It is my first time breeding, but I've been preparing for a while for it. I picked out my female over a year ago, and I've spent the last year making sure she is in prime condition and of prime age to breed. I haven't had my male quite as long, but I was more worried about ensuring her temperament was something I wanted passed on, since females tend to be more...grouchy.
I've made sure my pair are unrelated, my breeding cage is set up as perfect as I can get it. Nest box, multiple food and water dishes, cuttlebone, mineral block, no grate on the bottom of the cage, toys for the male while the female is nesting, vitamin supplement, egg food, and what fresh goodies she's willing to eat at any given time. The only thing I wish I had was a spare rooms could dedicate solely to the breeders, but I have to work with what I have. They are at least in a low traffic area, so they have some privacy.

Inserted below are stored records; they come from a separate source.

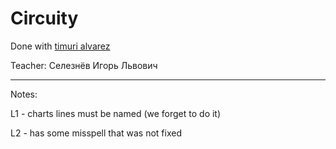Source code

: # Circuity

Done with [timuri alvarez](https://github.com/TimuriAlvarez)

Teacher: Селезнёв Игорь Львович

---

Notes:

L1 - charts lines must be named (we forget to do it)

L2 - has some misspell that was not fixed
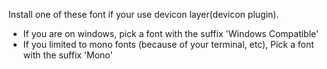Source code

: Install one of these font if your use devicon layer(devicon plugin).

-   If you are on windows, pick a font with the suffix 'Windows Compatible'
-   If you limited to mono fonts (because of your terminal, etc), Pick a font with the suffix 'Mono'
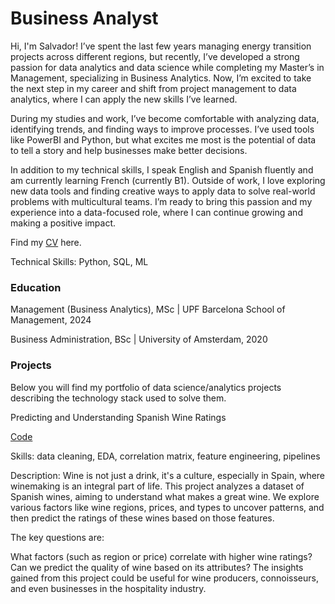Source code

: # Business Analyst

Hi, I'm Salvador! I’ve spent the last few years managing energy transition projects across different regions, but recently, I’ve developed a strong passion for data analytics and data science while completing my Master’s in Management, specializing in Business Analytics. Now, I’m excited to take the next step in my career and shift from project management to data analytics, where I can apply the new skills I’ve learned.

During my studies and work, I’ve become comfortable with analyzing data, identifying trends, and finding ways to improve processes. I’ve used tools like PowerBI and Python, but what excites me most is the potential of data to tell a story and help businesses make better decisions.

In addition to my technical skills, I speak English and Spanish fluently and am currently learning French (currently B1). Outside of work, I love exploring new data tools and finding creative ways to apply data to solve real-world problems with multicultural teams. I’m ready to bring this passion and my experience into a data-focused role, where I can continue growing and making a positive impact.

Find my [CV](/assets/files/CV.pdf) here.

Technical Skills: Python, SQL, ML

### Education
Management (Business Analytics), MSc | UPF Barcelona School of Management, 2024

Business Administration, BSc | University of Amsterdam, 2020

### Projects

Below you will find my portfolio of data science/analytics projects describing the technology stack used to solve them.

Predicting and Understanding Spanish Wine Ratings

[Code](/projects/Predicting_and_Understanding_Spanish_Wine_Ratings.ipynb)

Skills: data cleaning, EDA, correlation matrix, feature engineering, pipelines

Description: Wine is not just a drink, it's a culture, especially in Spain, where winemaking is an integral part of life. This project analyzes a dataset of Spanish wines, aiming to understand what makes a great wine. We explore various factors like wine regions, prices, and types to uncover patterns, and then predict the ratings of these wines based on those features.

The key questions are:

What factors (such as region or price) correlate with higher wine ratings?
Can we predict the quality of wine based on its attributes?
The insights gained from this project could be useful for wine producers, connoisseurs, and even businesses in the hospitality industry.
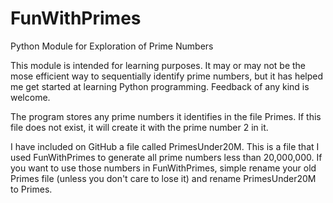 # FunWithPrimes
Python Module for Exploration of Prime Numbers

This module is intended for learning purposes.  It may or may not be the mose efficient way to sequentially identify prime numbers, but it has helped me get started at learning Python programming.  Feedback of any kind is welcome.

The program stores any prime numbers it identifies in  the file Primes. If this file  does not exist, it will create it with the prime number 2 in it.

I have included on GitHub a file called PrimesUnder20M.  This is a file that I used FunWithPrimes  to generate all prime numbers less than 20,000,000.  If you want to use those numbers in FunWithPrimes, simple rename your old Primes file (unless you don't care to lose it) and rename PrimesUnder20M to Primes.

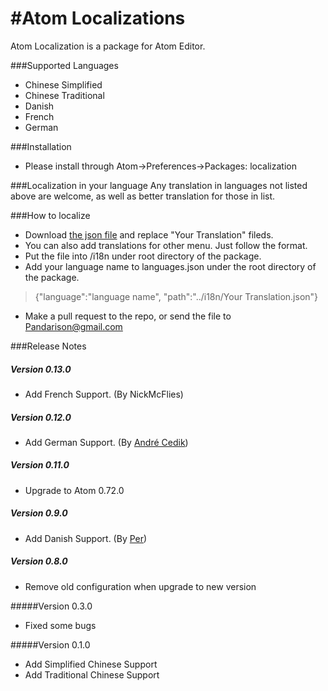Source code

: #Atom Localizations
===
Atom Localization is a package for Atom Editor.



###Supported Languages
- Chinese Simplified
- Chinese Traditional
- Danish
- French
- German


###Installation
- Please install through Atom->Preferences->Packages: localization


###Localization in your language
Any translation in languages not listed above are welcome, as well as better translation for those in list.

###How to localize
- Download [the json file](https://raw.github.com/pandarison/Atom-Localization/master/i18n/default.json) and replace "Your Translation" fileds.
- You can also add translations for other menu. Just follow the format.
- Put the file into /i18n under root directory of the package.
- Add your language name to languages.json under the root directory of the package. 
>{"language":"language name", "path":"../i18n/Your Translation.json"}
- Make a pull request to the repo, or send the file to <Pandarison@gmail.com>









###Release Notes
##### Version 0.13.0
* Add French Support. (By NickMcFlies)

##### Version 0.12.0
* Add German Support. (By [André Cedik](https://github.com/andrecedik))

##### Version 0.11.0
* Upgrade to Atom 0.72.0

##### Version 0.9.0
* Add Danish Support. (By [Per](https://github.com/thedataking))

##### Version 0.8.0
* Remove old configuration when upgrade to new version

#####Version 0.3.0
* Fixed some bugs

#####Version 0.1.0
* Add Simplified Chinese Support
* Add Traditional Chinese Support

Now that she has actually started laying, I am going to get the supplies to handfeed once I am able to candle the eggs and ensure they are fertile. I do not plan on handfeeding, but I would rather have everything on hand and not need it, than need it and not have it.
I also have a spare cage set up in case my hen starts to get aggressive with the chicks, that way she can be taken out of the breeder cage, but not be put in the aviary.
I have a breeder book set up with all of my current birds, all of the logs of what they get fed and when, as well as when I've changed anything in the cage so I have for future reference what worked and what didn't.
Since both parents are in prime condition and of good age, I may let them try for a second clutch. If it seems that the first takes too much out of them, though, I will pull the hen when possible, because I am looking to raise quality birds, not just a lot of them.
I am sure there is more I'm leaving out, but that is the bulk of it. I would like to see how it works out, and possibly look to expanding into doing multiple pairs, but I don't want to jump in completely without testing the water first. I think that trying different pairs with different colors and mutations is like doing art. Creating new and beautiful things. However, I would never do it at the expense of my birds.